Cuando Jesús se acercó a Jerusalén poco antes de ser ejecutado, entró en el Templó y arrojó las mesas de los cambistas al suelo. Luego, de regreso a un lugar seguro tras el golpe al centro del poder judío, sus discípulos pudieron ver la higuera que no había dado fruto, sin ser tiempo de higos, seca. Además, existen palabras muy duras de Jesús que la tradición ha conservado sobre el Templo: «No quedará piedra sobre piedra» y «si tuvierais fe como un grano de mostaza le dirías a este monte que se quite de aquí y lo haría», hablaba del monte sobre el que está el Templo de Jerusalén. Estas tradiciones parecen tener verosimilitud histórica según muchos investigadores, Sanders entre ellos, y nos hablan de que el conflicto que llevó a Jesús a la muerte se fragua en la confrontación con el centro del poder religioso, político y económico que estaba situado en el Templo.

La propuesta de Jesús parece ser esta: la intermediación del Templo y sus sacerdotes no es válida para Dios, ahora es necesario vivir la verdadera y única mediación, el Reino de Dios, una organización social que convierte la misericordia divina en estructura política. Ya no son válidos ni los sacrificios ni los sacerdotes encargados de ellos; sobran las estructuras de injusticia que se han generado alrededor de la religión y hace falta compromiso con la justicia y la misericordia. Según el evangelista Juan, después de lo del Templo se confabularon para matar a Jesús los poderosos.

El verdadero templo no está construido con piedras, como una institución humana creada para organizar la injusticia. El verdadero templo está construido con piedras vivas, con personas, para organizar la misericordia y la justicia. Ese es el compromiso vital de Jesús y esa es la marca determinante de la Iglesia naciente, que fue capaz de vivir en medio de sus comunidades la misericordia que Dios había mostrado por medio de Jesús.

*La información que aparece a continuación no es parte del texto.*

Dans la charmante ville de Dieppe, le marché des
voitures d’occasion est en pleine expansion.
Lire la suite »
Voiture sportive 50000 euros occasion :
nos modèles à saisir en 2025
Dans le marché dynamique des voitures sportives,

La Iglesia no necesita templos para vivir la experiencia del Reino, necesita estructuras de justicia y un gran compromiso con lo verdaderamente humano que es el núcleo del cristianismo originario. Los templos son lugares donde fácilmente se cae en el error de pensar que Dios está ahí atrapado y que fuera de ellos existe una vida distinta y separada. No, Dios está en medio de nosotros, en medio de nuestras alegrías y esperanzas, penas y sinsabores. La Iglesia organizó en sus orígenes, cuando el latido de Jesús aún resonaba en los corazones, una estructura que rompía la visión dualista del mundo, la Eucaristía, en ella se vivía la vida en plenitud, compartiendo todos en comunidad los bienes y las alegrías, las preocupaciones y los riesgos de ser testigos de la misericordia en medio de un mundo inmisericorde.

Algo parecido es lo que el papa Francisco quiere decir cuando se refiere a la Iglesia como hospital de campaña. El verdadero templo es el compromiso por un mundo renovado.